— Эй, ну хоть кто-нибудь! — позвала Стефа и вдруг закашлялась, поперхнулась вишнёвой косточкой и наделала такого шуму, что её тут же достали из шкафа, а с ней — вишни и пироги, сколько было.
— Ну вот, мы тебя спасли, откачали, мы забрали у тебя этот странный пирог, и несуществующие вишни, которые ты поедала сутками, тоже забрали, — говорили Стефе выстроившиеся вдоль проспекта люди, делая обеспокоенный вид. — Мы накормим тебя питательным бульоном из куриных ножек, и твоя кожа больше не будет липнуть к ребрам, а бульон зальётся в желудок, постепенно доберётся до головы и будет омывать твой мозг, как Тихий океан — Африку.
— Эй-эй, полегче! — возмутилась Стефа. Она хотела было отогнать всех этих добрых людей от своего шкафа и спасти оставшийся на верхней полке кусок пирога, но руки не слушались, как будто были из пластилина.
— Ой, смотрите, худеет! — крикнул из толпы мальчик.
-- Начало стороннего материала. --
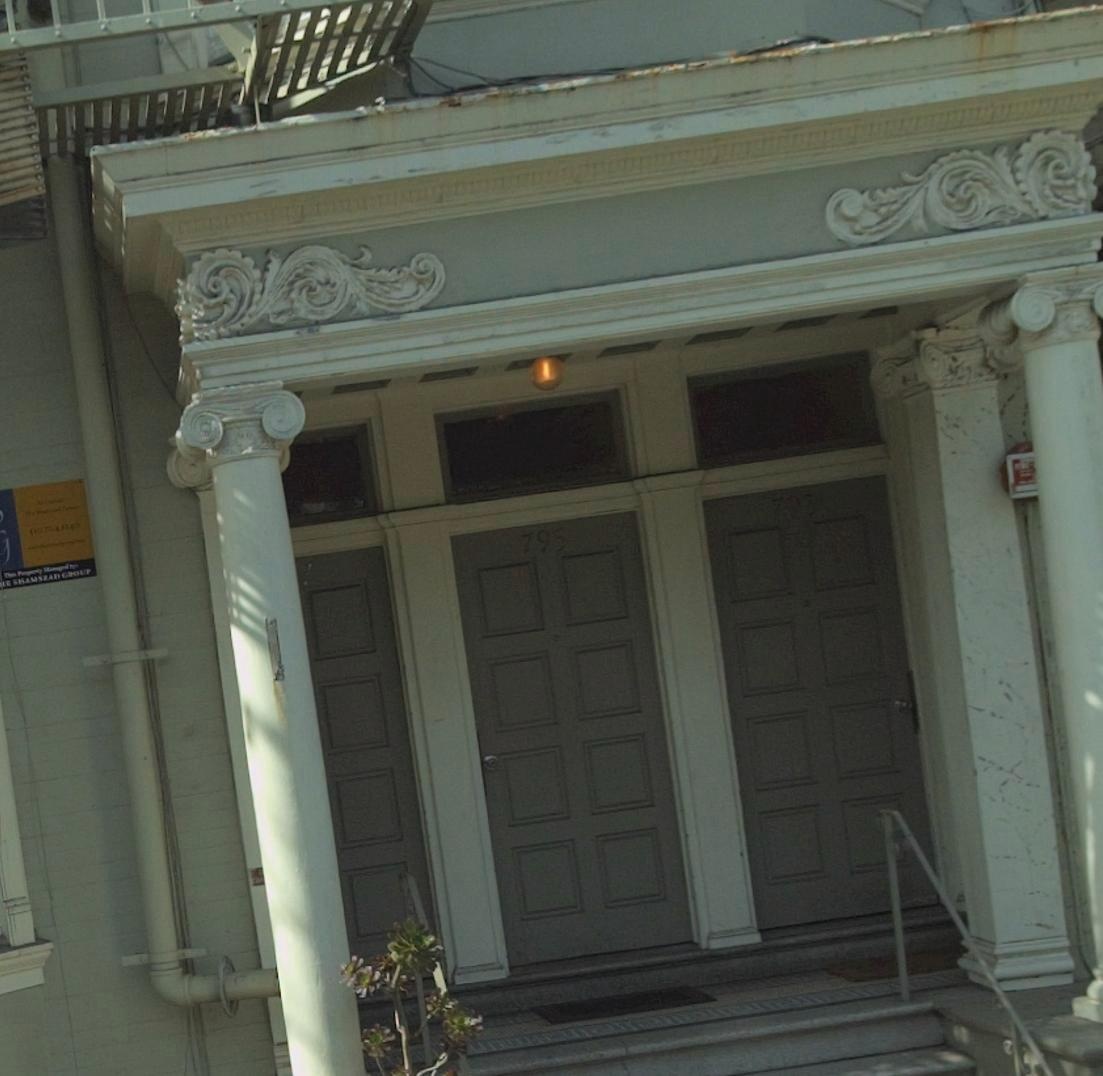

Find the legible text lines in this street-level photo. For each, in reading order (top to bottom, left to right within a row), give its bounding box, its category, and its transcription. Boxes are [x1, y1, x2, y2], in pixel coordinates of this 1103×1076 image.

[768, 490, 819, 523] StreetNumber: 7**
[517, 523, 570, 558] StreetNumber: 795
[298, 559, 316, 589] StreetNumber: 7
Стефа посмотрела на свой палец-мизинец и заметила, как кожа вокруг него сначала надулась в шарик, а после лопнула, и палец-мизинец стал тонким, как фломастер или даже шариковая ручка.
— Бульона, бульона! — закричали собравшиеся. Им показалось, что Стефа худеет от долгого жевания своих ягод, а это, как известно, не жизнь.
— Ягоды — это не еда! — поучительно причмокнула женщина, дожёвывая печёночную котлетку. Тем временем, питательный бульон уже плескался в голове Стефы, но она продолжала худеть и съёживаться, как модель Твигги или как дырявый воздушный шарик.
— Удивительное дело, — подумала Стефа. — Все эти люди так беспокоятся обо мне! — а больше Стефа ничего не подумала, потому что куриный бульон уже поднялся вдоль позвоночника и ударил ей в голову.
— Смотрите, она же мягкая совсем! — удивилась какая-то девочка и осторожно тронула Стефу пальцем. Бок Стефы спружинил, как мягкий батут, на котором прыгают дети в день молодежи на главной площади Клецка.
— Ох, у неё как будто рёбра растворились! — запричитали выстроившиеся вдоль проспекта люди. — У неё будто костей недостаёт! Наверное, она ела вишни вместе с косточками, и благодаря этому и кости, и рёбра, и даже череп её были жёсткими и твёрдыми. А теперь вот даже голова мягкая, как будто вся — из бульона. Стефа, ты только не расстраивайся! — уговаривали мягкую Стефу собравшиеся на площади люди. — Мы все без косточек — и ничего, зато локти в разные стороны гнутся. Но Стефа уже не расстраивалась, потому что вся она была теперь бульонная. Какие-то мальчики и девочки постояли ещё немного рядом с пластилиновой Стефой, у которой тоже локти теперь гнулись в разные стороны, и разошлись. Они ведь не желали ей ничего плохого, а то, что залили в неё куриный бульон, — так это не со зла, а потому, что так лучше.
— Ты ведь не будешь снова есть вишни? — спросили напоследок дяди и тёти, подводя пластилиновую Стефу к её шкафу. Но Стефа не отвечала — не потому, что куриный бульон залил её всю, до дна. Просто за щекой у неё лежала последняя вишнёвая ягода, а в ней — вишнёвая косточка, а в косточке — вся Стефа, её скелет. И там, за щекой, она растила своё новое вишнёвое дерево, потому что без вишен — нельзя, слышите? Нельзя без них, и лучше, наверное, косточкой поперхнуться виш-нё-вой, чем цедить этот теплый питательный жирный бульон.